Jesus will not grant passes to the front of the line, not even for his disciples who were arguably most faithful. While the Gentiles use their sense of hierarchy to manipulate the people into obedience, Jesus refuses to work that way. He tells them that only God grants greatness, and greatness only comes through humility and service. The very act of asking for a space beside Jesus in the Kingdom is an act of arrogance that displaces them from God given greatness.

Everyone who was lined up on Friday to buy an iPhone will get one. Surely some farther back in the line missed those that were in stock and had to order one for another day, but eventually, they will get one. And it will be the same product that that very first person in line received. It’s all the same product.

Though a personal relationship with God is infinitely more important than an iPhone (even if some in our culture might think otherwise), it is true that a personal relationship with God is accessible to all. Unlike an iPhone, this personal relationship cannot be sought by waiting in line, or by paying someone else to wait for you. Whether you have been a Christian your entire life or just for a few days, you are still privy to the same grace.

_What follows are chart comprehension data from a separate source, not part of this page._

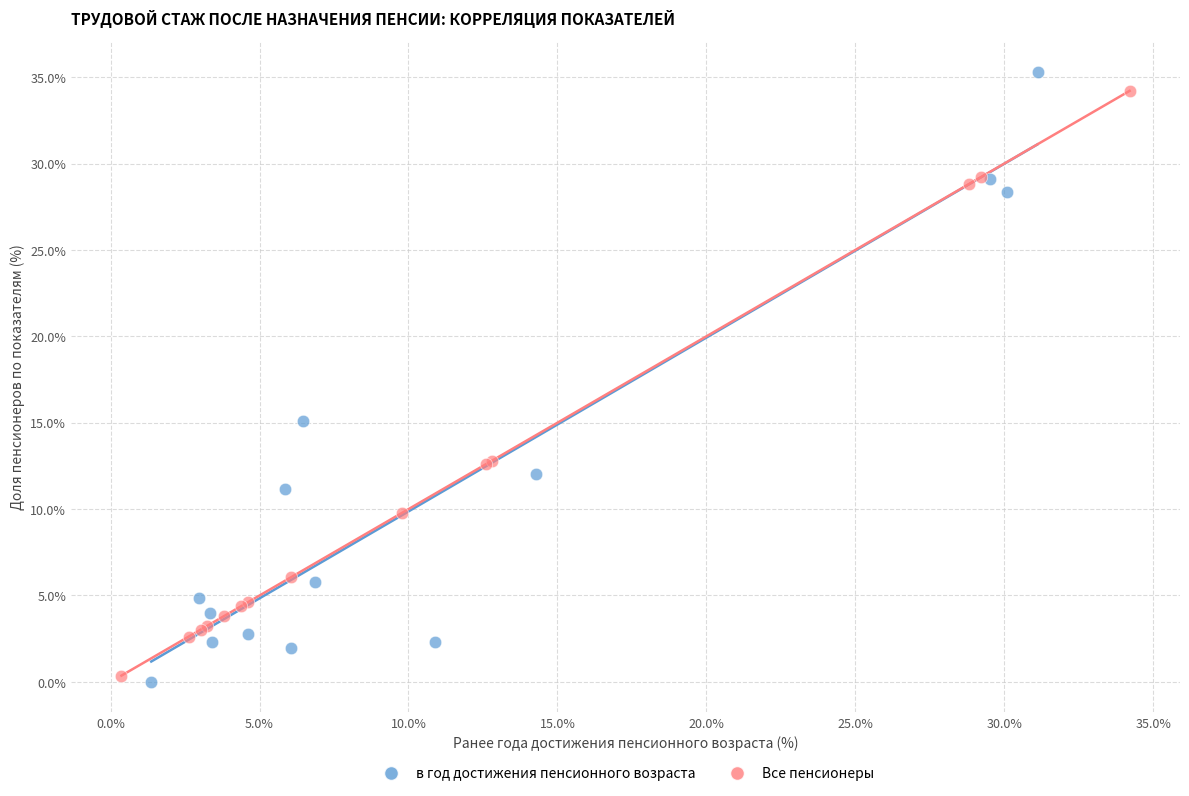

Which series has the largest Y range (max minus min)?

в год достижения пенсионного возраста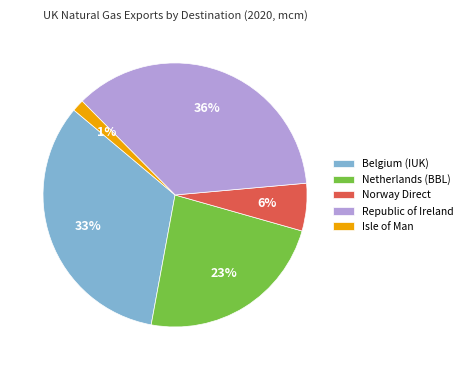

Is it true that Isle of Man is 11% of the pie?

False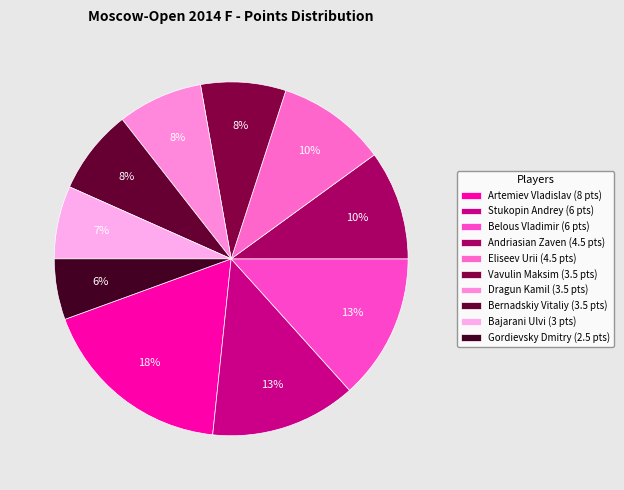

Which has a higher value, Stukopin Andrey or Bajarani Ulvi?

Stukopin Andrey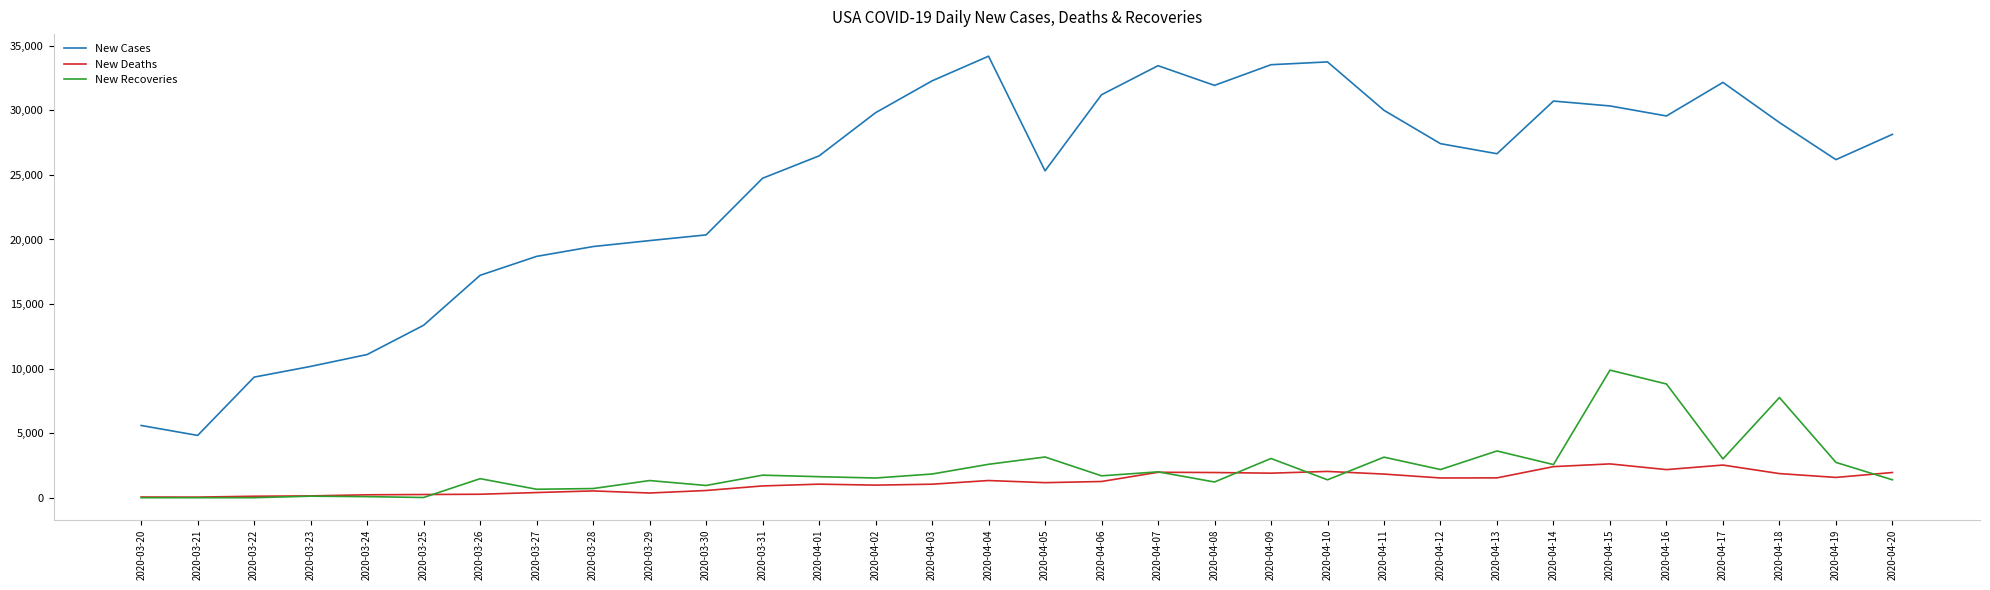

Count the number of categories in the chart.

32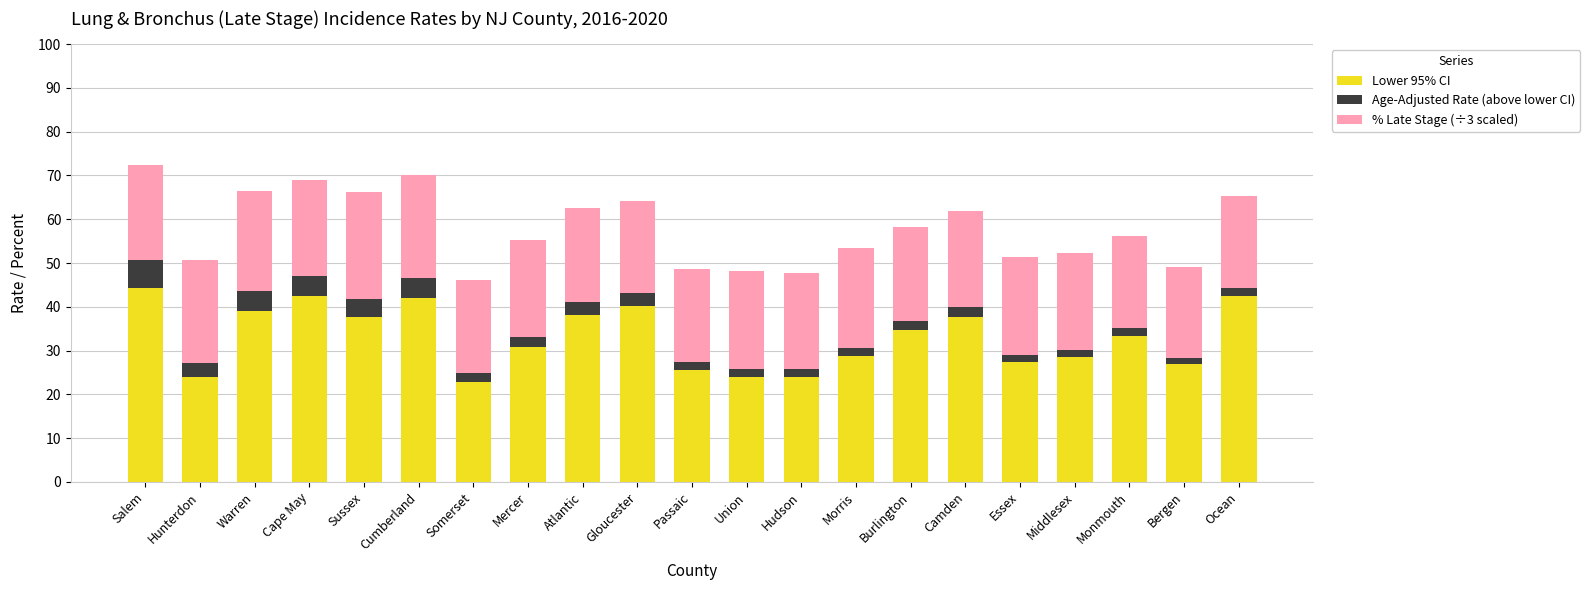

The value of Lower 95% CI at Burlington is 34.6. True or false?

True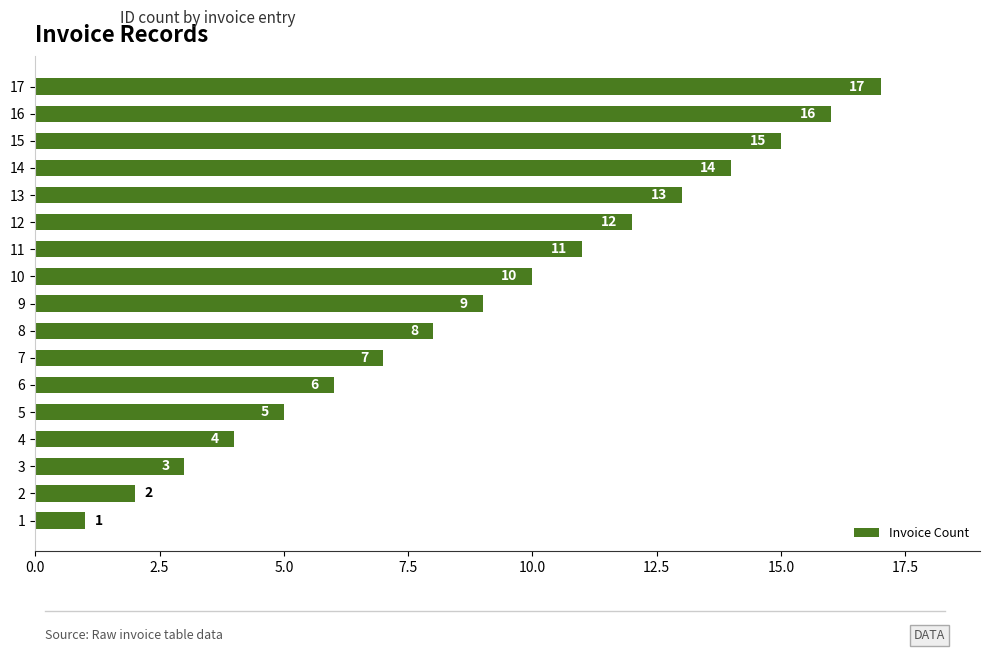

What is the minimum value shown in the chart?

1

This Friday not all people were in line just to get themselves an iPhone, some were using the iPhone lines as an opportunity for profit. It’s estimated that at least 200 people in line in New York City were paid to hold a spot in line for someone else.[1] In Sydney, Australia the first twenty people in line were actually people paid to wear t-shirts advertising for various businesses.

Others used these lines as an opportunity to raise support and awareness. In London, a man had one of the front seats for sale in order to raise money for cancer research. In Sydney another line formed next to that of the Apple store, calling themselves a “mock queue.” This line was a “food line,” to draw awareness to how many people in the world are waiting not for technology, but for food. Here we can see a man with a sign that reads, “What does desperation really look like? Show your support and join the mock food queue.”[2]

Being close to Jesus Christ, won’t make you receive more grace, but it does open up opportunities for you to bring others to Christ. Jesus tells us, “Whoever wants to be first must be last of all and servant of all… Whoever welcomes [a] child in my name welcomes me, and whoever welcomes me welcomes not me but the one who sent me.”

How do you use your place to welcome others to Christ? Who will you place in front of yourself in this “line”? May we not be so concerned with our own order or place, but concern ourselves with the uplifting of all people. Amen.